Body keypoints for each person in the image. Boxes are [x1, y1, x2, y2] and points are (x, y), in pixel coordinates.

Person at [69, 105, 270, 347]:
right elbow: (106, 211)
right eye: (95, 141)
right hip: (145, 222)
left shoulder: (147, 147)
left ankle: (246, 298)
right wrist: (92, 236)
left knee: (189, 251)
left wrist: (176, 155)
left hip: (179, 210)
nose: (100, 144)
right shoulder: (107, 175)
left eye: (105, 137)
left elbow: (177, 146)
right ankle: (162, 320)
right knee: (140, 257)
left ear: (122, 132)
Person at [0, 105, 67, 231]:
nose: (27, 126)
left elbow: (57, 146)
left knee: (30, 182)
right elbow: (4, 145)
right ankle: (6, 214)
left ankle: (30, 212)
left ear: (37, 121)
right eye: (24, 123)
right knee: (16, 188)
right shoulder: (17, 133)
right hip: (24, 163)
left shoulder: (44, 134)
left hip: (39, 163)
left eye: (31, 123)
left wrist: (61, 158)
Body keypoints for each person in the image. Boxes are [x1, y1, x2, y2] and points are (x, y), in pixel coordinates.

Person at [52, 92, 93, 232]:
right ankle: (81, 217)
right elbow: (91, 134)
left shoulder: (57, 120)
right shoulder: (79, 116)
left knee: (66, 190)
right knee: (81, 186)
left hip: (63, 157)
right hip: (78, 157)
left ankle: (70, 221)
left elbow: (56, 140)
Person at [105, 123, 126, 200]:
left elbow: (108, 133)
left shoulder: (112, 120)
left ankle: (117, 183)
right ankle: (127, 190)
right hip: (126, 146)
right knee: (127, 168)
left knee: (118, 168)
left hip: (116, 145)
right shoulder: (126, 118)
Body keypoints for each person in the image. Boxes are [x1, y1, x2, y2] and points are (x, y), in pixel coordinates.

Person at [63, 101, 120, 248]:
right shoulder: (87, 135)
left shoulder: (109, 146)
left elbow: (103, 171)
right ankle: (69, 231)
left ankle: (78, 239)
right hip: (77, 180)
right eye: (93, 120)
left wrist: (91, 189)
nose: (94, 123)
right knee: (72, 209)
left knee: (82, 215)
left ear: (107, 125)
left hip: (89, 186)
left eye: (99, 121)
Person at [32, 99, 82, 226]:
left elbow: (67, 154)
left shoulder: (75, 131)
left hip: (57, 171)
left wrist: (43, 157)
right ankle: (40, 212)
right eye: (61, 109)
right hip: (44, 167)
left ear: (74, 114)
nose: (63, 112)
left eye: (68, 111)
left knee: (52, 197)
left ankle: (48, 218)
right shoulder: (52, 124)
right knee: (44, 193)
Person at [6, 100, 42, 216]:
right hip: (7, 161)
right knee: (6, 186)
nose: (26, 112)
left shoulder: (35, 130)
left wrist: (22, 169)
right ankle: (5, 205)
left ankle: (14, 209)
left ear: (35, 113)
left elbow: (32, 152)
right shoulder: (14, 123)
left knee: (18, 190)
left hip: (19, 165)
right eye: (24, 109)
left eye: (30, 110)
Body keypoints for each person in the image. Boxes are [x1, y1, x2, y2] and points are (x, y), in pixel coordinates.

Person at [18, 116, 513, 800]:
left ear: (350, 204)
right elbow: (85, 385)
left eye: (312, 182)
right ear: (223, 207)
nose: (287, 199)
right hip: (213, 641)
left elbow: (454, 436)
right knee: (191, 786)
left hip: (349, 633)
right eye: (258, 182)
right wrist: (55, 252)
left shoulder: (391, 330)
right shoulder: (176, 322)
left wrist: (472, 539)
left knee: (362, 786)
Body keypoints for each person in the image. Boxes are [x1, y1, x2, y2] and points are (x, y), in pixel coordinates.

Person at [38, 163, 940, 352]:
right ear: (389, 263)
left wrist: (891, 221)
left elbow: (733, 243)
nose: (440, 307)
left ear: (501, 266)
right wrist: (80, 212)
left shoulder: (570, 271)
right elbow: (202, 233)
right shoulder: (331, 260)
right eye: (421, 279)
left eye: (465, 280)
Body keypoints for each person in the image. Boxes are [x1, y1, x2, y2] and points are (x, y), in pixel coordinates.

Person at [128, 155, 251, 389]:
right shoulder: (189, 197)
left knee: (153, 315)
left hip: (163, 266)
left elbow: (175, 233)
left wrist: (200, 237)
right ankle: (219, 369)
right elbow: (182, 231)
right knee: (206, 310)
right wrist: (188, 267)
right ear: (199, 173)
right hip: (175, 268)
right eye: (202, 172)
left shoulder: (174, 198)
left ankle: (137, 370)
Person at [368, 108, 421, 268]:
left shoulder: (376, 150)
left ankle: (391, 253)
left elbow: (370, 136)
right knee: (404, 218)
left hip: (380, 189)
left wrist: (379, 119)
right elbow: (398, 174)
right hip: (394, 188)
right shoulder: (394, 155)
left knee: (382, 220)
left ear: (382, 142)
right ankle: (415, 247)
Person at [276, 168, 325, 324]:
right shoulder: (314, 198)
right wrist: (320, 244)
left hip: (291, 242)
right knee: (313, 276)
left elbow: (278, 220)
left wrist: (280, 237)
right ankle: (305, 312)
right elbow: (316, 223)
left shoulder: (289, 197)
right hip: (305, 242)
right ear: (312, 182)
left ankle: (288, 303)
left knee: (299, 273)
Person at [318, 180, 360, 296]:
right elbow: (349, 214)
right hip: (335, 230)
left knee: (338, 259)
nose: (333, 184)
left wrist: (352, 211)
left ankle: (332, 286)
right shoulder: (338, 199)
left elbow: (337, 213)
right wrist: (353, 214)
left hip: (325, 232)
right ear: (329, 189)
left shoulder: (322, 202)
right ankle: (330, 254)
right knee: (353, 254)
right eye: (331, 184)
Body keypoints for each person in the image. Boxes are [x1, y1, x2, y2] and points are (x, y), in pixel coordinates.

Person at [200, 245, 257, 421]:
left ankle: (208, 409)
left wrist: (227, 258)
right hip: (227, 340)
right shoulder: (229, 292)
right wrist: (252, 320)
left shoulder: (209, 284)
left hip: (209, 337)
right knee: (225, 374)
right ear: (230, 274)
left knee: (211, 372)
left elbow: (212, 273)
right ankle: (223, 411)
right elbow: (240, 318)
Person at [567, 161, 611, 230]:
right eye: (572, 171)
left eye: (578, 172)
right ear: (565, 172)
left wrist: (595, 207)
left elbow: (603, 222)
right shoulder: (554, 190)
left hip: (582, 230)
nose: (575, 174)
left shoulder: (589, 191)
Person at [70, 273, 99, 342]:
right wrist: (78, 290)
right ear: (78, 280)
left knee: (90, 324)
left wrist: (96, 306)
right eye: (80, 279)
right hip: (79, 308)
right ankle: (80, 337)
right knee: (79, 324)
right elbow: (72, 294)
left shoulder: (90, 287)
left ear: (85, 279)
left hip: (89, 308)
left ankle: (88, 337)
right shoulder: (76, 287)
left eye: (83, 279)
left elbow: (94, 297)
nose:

-- TASK DESCRIPTION --
Print all of the entries exactly, leaving nothing out.

-- ANSWER BOX --
Body keypoints for each person in the image. Boxes are [x1, y1, x2, y2] and points are (x, y), in pixel coordinates.

Person at [69, 105, 270, 347]:
right elbow: (106, 211)
right eye: (95, 141)
right hip: (145, 222)
left shoulder: (147, 147)
left ankle: (246, 298)
right wrist: (92, 236)
left knee: (189, 251)
left wrist: (176, 155)
left hip: (179, 210)
nose: (100, 144)
right shoulder: (107, 175)
left eye: (105, 137)
left elbow: (177, 146)
right ankle: (162, 320)
right knee: (140, 257)
left ear: (122, 132)
Person at [0, 105, 67, 231]:
nose: (27, 126)
left elbow: (57, 146)
left knee: (30, 182)
right elbow: (4, 145)
right ankle: (6, 214)
left ankle: (30, 212)
left ear: (37, 121)
right eye: (24, 123)
right knee: (16, 188)
right shoulder: (17, 133)
right hip: (24, 163)
left shoulder: (44, 134)
left hip: (39, 163)
left eye: (31, 123)
left wrist: (61, 158)
Body keypoints for each person in the image. Boxes are [x1, y1, x2, y2] and points are (x, y), in pixel coordinates.

Person at [52, 92, 93, 232]:
right ankle: (81, 217)
right elbow: (91, 134)
left shoulder: (57, 120)
right shoulder: (79, 116)
left knee: (66, 190)
right knee: (81, 186)
left hip: (63, 157)
right hip: (78, 157)
left ankle: (70, 221)
left elbow: (56, 140)
Person at [105, 123, 126, 200]:
left elbow: (108, 133)
left shoulder: (112, 120)
left ankle: (117, 183)
right ankle: (127, 190)
right hip: (126, 146)
right knee: (127, 168)
left knee: (118, 168)
left hip: (116, 145)
right shoulder: (126, 118)
Body keypoints for each person in the image. Boxes are [x1, y1, x2, y2] and points are (x, y), in pixel coordinates.

Person at [63, 101, 120, 248]:
right shoulder: (87, 135)
left shoulder: (109, 146)
left elbow: (103, 171)
right ankle: (69, 231)
left ankle: (78, 239)
right hip: (77, 180)
right eye: (93, 120)
left wrist: (91, 189)
nose: (94, 123)
right knee: (72, 209)
left knee: (82, 215)
left ear: (107, 125)
left hip: (89, 186)
left eye: (99, 121)
Person at [32, 99, 82, 226]:
left elbow: (67, 154)
left shoulder: (75, 131)
left hip: (57, 171)
left wrist: (43, 157)
right ankle: (40, 212)
right eye: (61, 109)
right hip: (44, 167)
left ear: (74, 114)
nose: (63, 112)
left eye: (68, 111)
left knee: (52, 197)
left ankle: (48, 218)
right shoulder: (52, 124)
right knee: (44, 193)
Person at [6, 100, 42, 216]:
right hip: (7, 161)
right knee: (6, 186)
nose: (26, 112)
left shoulder: (35, 130)
left wrist: (22, 169)
right ankle: (5, 205)
left ankle: (14, 209)
left ear: (35, 113)
left elbow: (32, 152)
right shoulder: (14, 123)
left knee: (18, 190)
left hip: (19, 165)
right eye: (24, 109)
left eye: (30, 110)
Body keypoints for each person in the image. Boxes are [x1, y1, x2, y2] and points are (x, y), in pixel coordinates.

Person at [18, 116, 513, 800]:
left ear: (350, 204)
right elbow: (85, 385)
left eye: (312, 182)
right ear: (223, 207)
nose: (287, 199)
right hip: (213, 641)
left elbow: (454, 436)
right knee: (191, 786)
left hip: (349, 633)
right eye: (258, 182)
right wrist: (55, 252)
left shoulder: (391, 330)
right shoulder: (176, 322)
left wrist: (472, 539)
left knee: (362, 786)
Body keypoints for each person in the image. Boxes are [x1, y1, x2, y2] and points are (x, y), in pixel coordinates.

Person at [38, 163, 940, 352]:
right ear: (389, 263)
left wrist: (891, 221)
left elbow: (733, 243)
nose: (440, 307)
left ear: (501, 266)
right wrist: (80, 212)
left shoulder: (570, 271)
right elbow: (202, 233)
right shoulder: (331, 260)
right eye: (421, 279)
left eye: (465, 280)
Body keypoints for each person in the image. Boxes are [x1, y1, x2, y2] and points are (x, y), in pixel coordinates.

Person at [128, 155, 251, 389]:
right shoulder: (189, 197)
left knee: (153, 315)
left hip: (163, 266)
left elbow: (175, 233)
left wrist: (200, 237)
right ankle: (219, 369)
right elbow: (182, 231)
right knee: (206, 310)
right wrist: (188, 267)
right ear: (199, 173)
right hip: (175, 268)
right eye: (202, 172)
left shoulder: (174, 198)
left ankle: (137, 370)
Person at [368, 108, 421, 268]:
left shoulder: (376, 150)
left ankle: (391, 253)
left elbow: (370, 136)
right knee: (404, 218)
left hip: (380, 189)
left wrist: (379, 119)
right elbow: (398, 174)
right hip: (394, 188)
right shoulder: (394, 155)
left knee: (382, 220)
left ear: (382, 142)
right ankle: (415, 247)
Person at [276, 168, 325, 324]:
right shoulder: (314, 198)
right wrist: (320, 244)
left hip: (291, 242)
right knee: (313, 276)
left elbow: (278, 220)
left wrist: (280, 237)
right ankle: (305, 312)
right elbow: (316, 223)
left shoulder: (289, 197)
right hip: (305, 242)
right ear: (312, 182)
left ankle: (288, 303)
left knee: (299, 273)
Person at [318, 180, 360, 296]:
right elbow: (349, 214)
right hip: (335, 230)
left knee: (338, 259)
nose: (333, 184)
left wrist: (352, 211)
left ankle: (332, 286)
right shoulder: (338, 199)
left elbow: (337, 213)
right wrist: (353, 214)
left hip: (325, 232)
right ear: (329, 189)
left shoulder: (322, 202)
right ankle: (330, 254)
right knee: (353, 254)
right eye: (331, 184)
Body keypoints for each person in the image. Boxes are [x1, y1, x2, y2] and points are (x, y), in pixel coordinates.

Person at [200, 245, 257, 421]:
left ankle: (208, 409)
left wrist: (227, 258)
right hip: (227, 340)
right shoulder: (229, 292)
right wrist: (252, 320)
left shoulder: (209, 284)
left hip: (209, 337)
right knee: (225, 374)
right ear: (230, 274)
left knee: (211, 372)
left elbow: (212, 273)
right ankle: (223, 411)
right elbow: (240, 318)
Person at [567, 161, 611, 230]:
right eye: (572, 171)
left eye: (578, 172)
right ear: (565, 172)
left wrist: (595, 207)
left elbow: (603, 222)
right shoulder: (554, 190)
left hip: (582, 230)
nose: (575, 174)
left shoulder: (589, 191)
Person at [70, 273, 99, 342]:
right wrist: (78, 290)
right ear: (78, 280)
left knee: (90, 324)
left wrist: (96, 306)
right eye: (80, 279)
right hip: (79, 308)
right ankle: (80, 337)
right knee: (79, 324)
right elbow: (72, 294)
left shoulder: (90, 287)
left ear: (85, 279)
left hip: (89, 308)
left ankle: (88, 337)
right shoulder: (76, 287)
left eye: (83, 279)
left elbow: (94, 297)
nose:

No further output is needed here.